### Instructions for the task
Rewrite every line of the entries below as one numbered list, omitting blank lines and excluding the pictures.

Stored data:

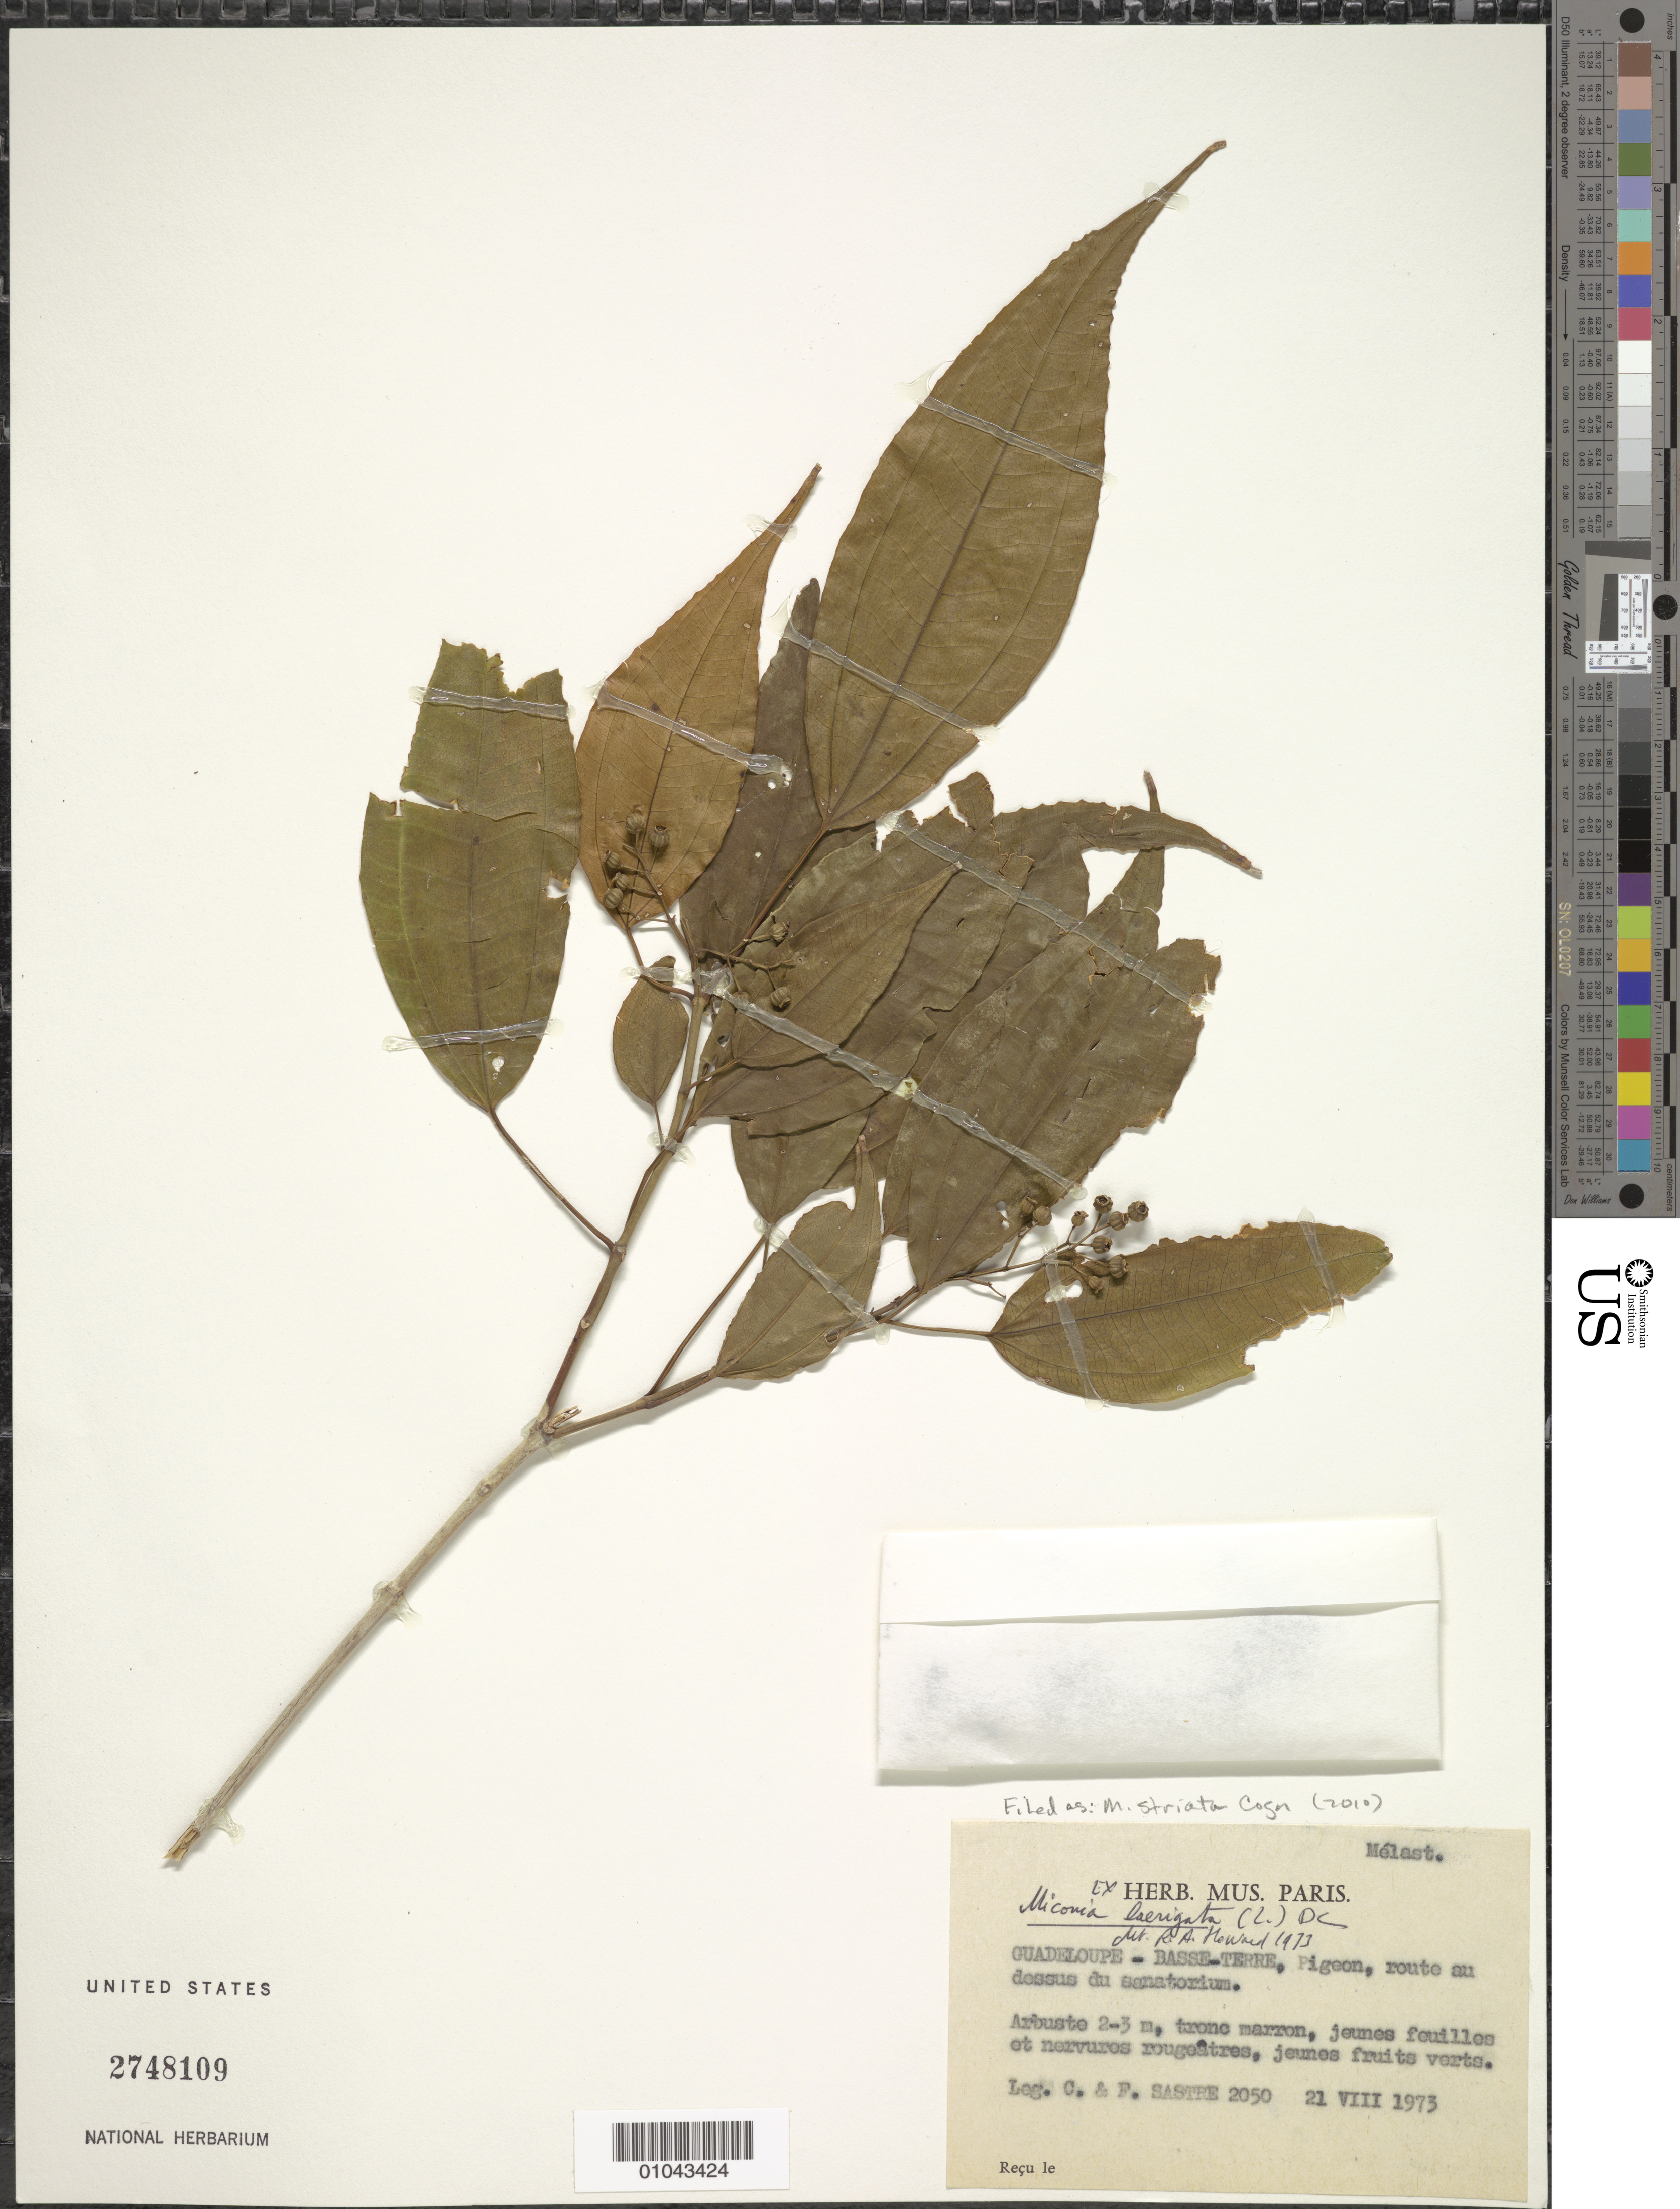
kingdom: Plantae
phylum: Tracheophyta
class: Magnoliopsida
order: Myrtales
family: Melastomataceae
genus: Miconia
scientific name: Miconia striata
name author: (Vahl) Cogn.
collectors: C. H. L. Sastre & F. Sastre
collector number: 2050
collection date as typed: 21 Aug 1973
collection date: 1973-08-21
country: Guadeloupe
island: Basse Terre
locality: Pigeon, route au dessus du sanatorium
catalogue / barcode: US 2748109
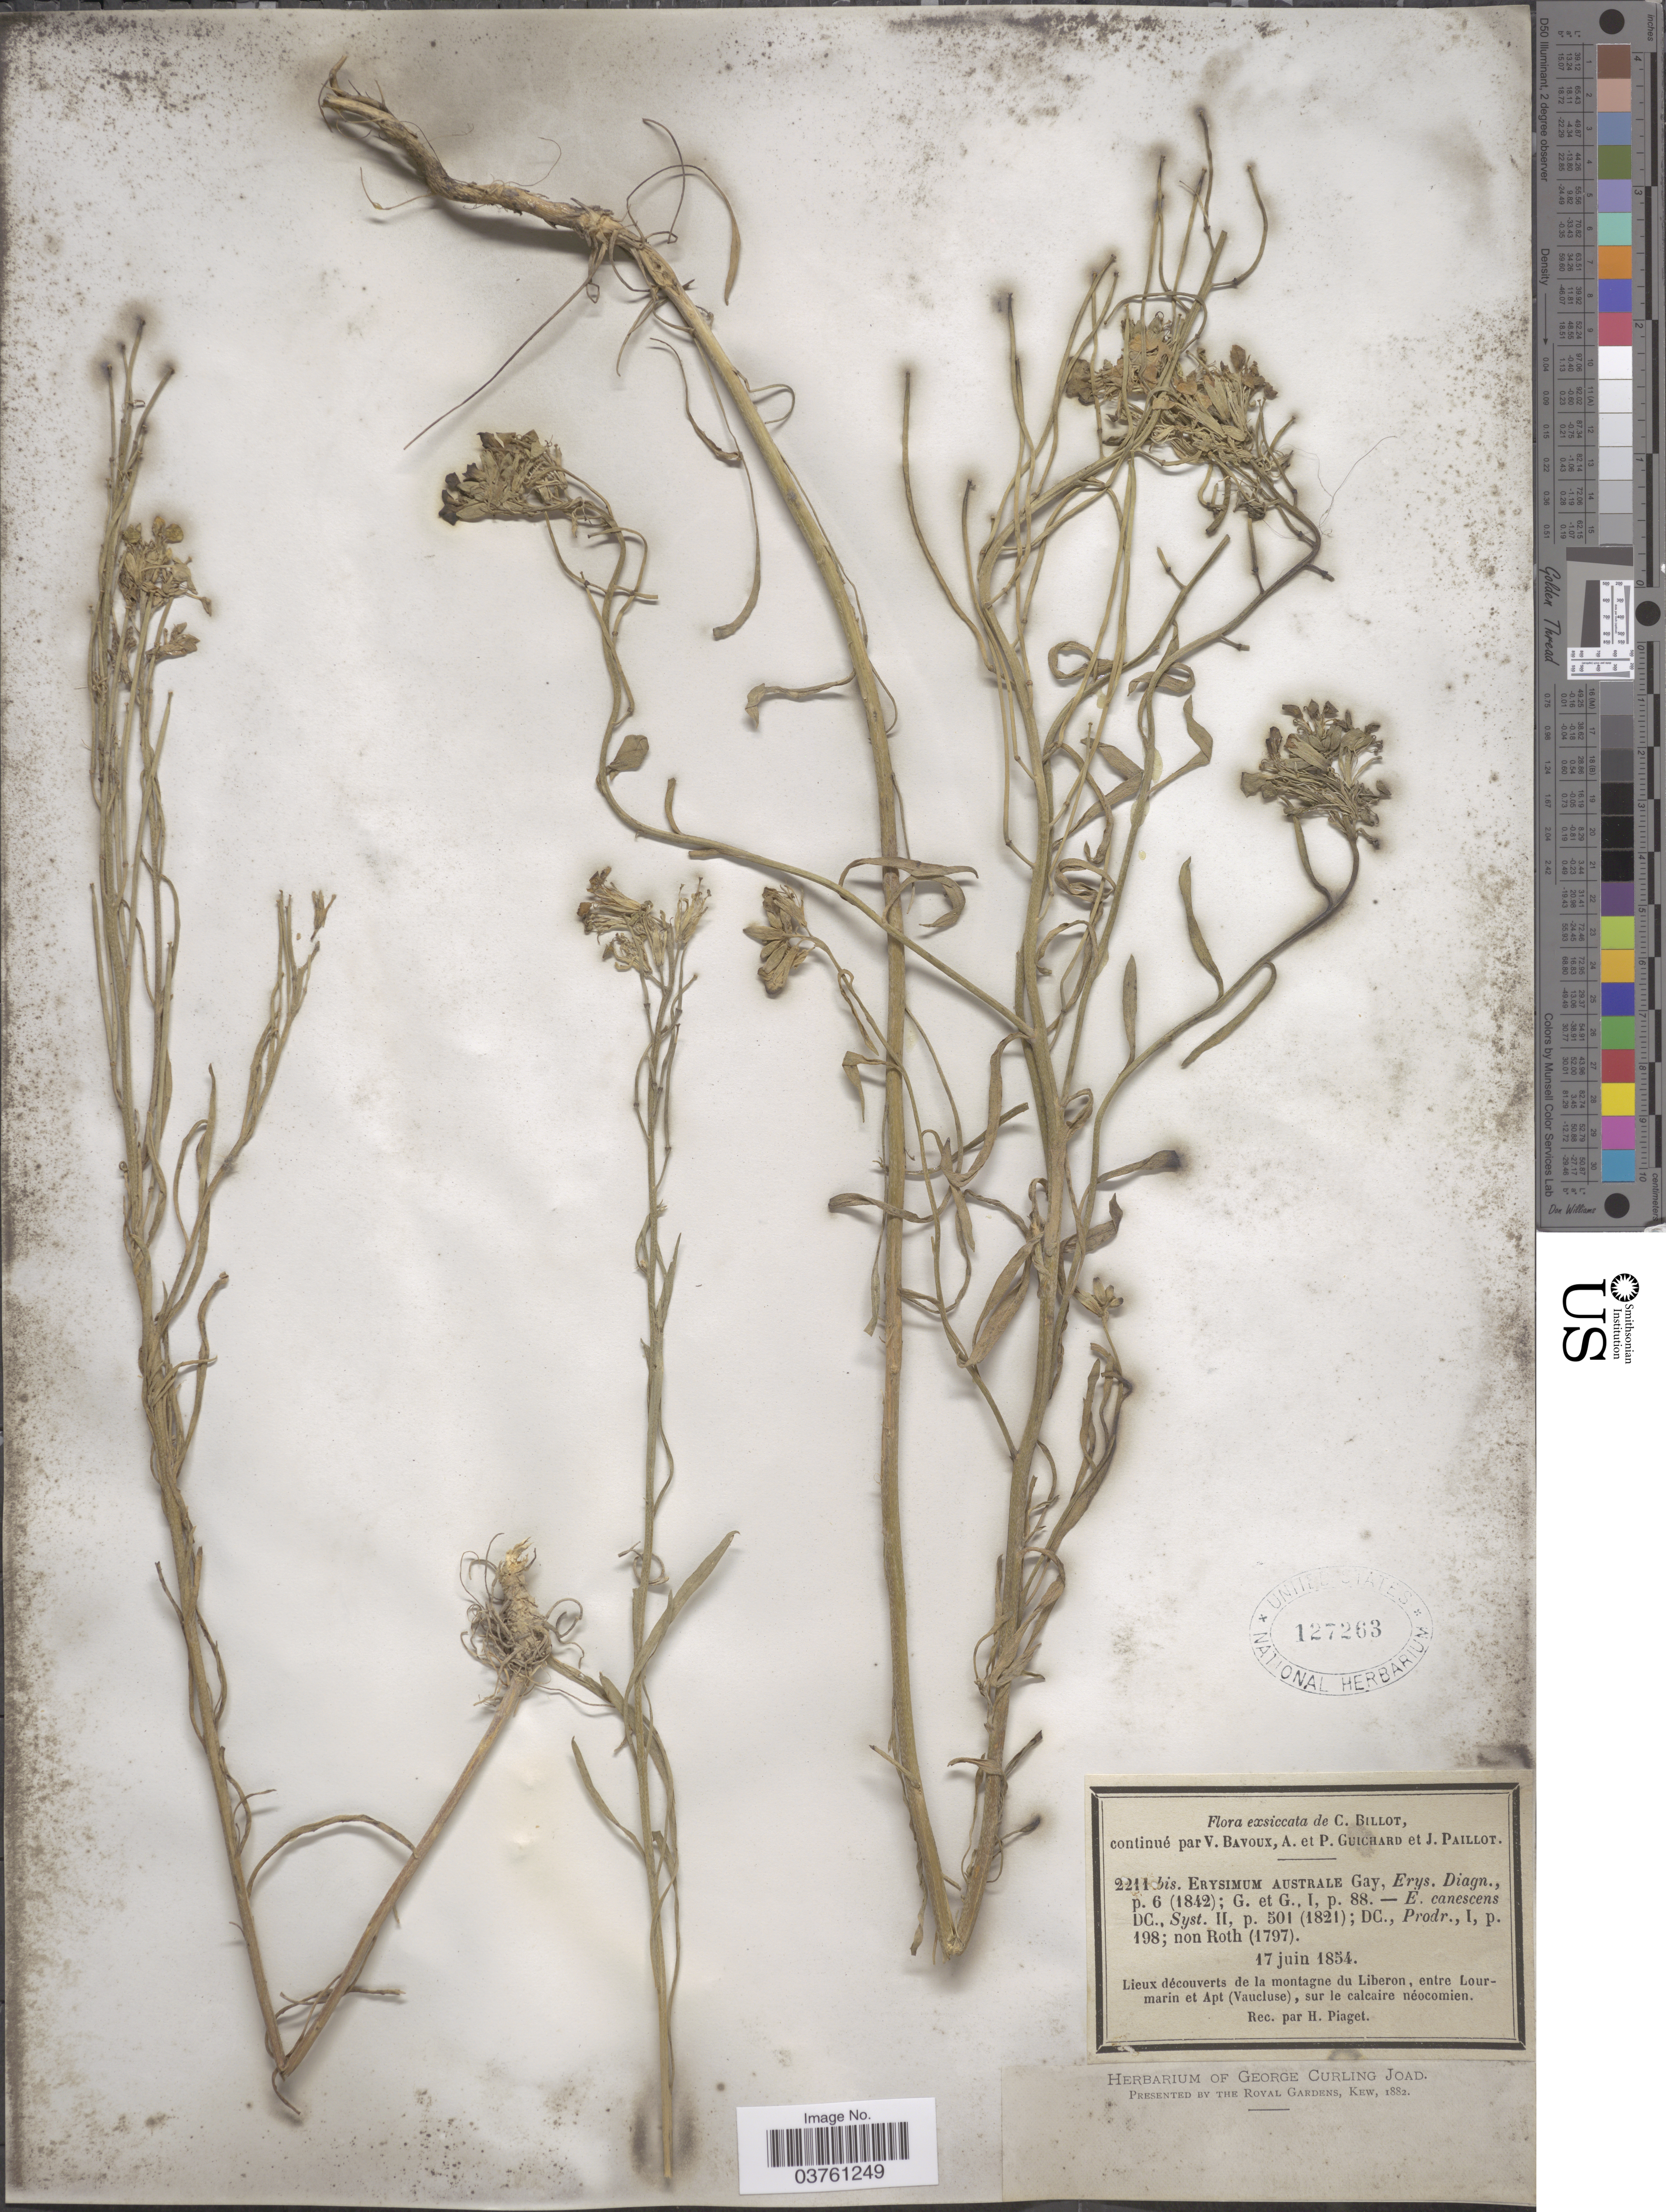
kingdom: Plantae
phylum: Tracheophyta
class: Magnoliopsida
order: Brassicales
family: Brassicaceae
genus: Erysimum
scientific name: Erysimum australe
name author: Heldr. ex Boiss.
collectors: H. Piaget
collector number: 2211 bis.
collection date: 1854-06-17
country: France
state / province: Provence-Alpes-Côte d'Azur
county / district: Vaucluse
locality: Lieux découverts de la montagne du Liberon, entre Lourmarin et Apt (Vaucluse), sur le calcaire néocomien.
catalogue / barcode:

### Solution
1. kingdom: Plantae
2. phylum: Tracheophyta
3. class: Magnoliopsida
4. order: Myrtales
5. family: Melastomataceae
6. genus: Miconia
7. scientific name: Miconia striata
8. name author: (Vahl) Cogn.
9. collectors: C. H. L. Sastre & F. Sastre
10. collector number: 2050
11. collection date as typed: 21 Aug 1973
12. collection date: 1973-08-21
13. country: Guadeloupe
14. island: Basse Terre
15. locality: Pigeon, route au dessus du sanatorium
16. catalogue / barcode: US 2748109
17. kingdom: Plantae
18. phylum: Tracheophyta
19. class: Magnoliopsida
20. order: Brassicales
21. family: Brassicaceae
22. genus: Erysimum
23. scientific name: Erysimum australe
24. name author: Heldr. ex Boiss.
25. collectors: H. Piaget
26. collector number: 2211 bis.
27. collection date: 1854-06-17
28. country: France
29. state / province: Provence-Alpes-Côte d'Azur
30. county / district: Vaucluse
31. locality: Lieux découverts de la montagne du Liberon, entre Lourmarin et Apt (Vaucluse), sur le calcaire néocomien.
32. catalogue / barcode:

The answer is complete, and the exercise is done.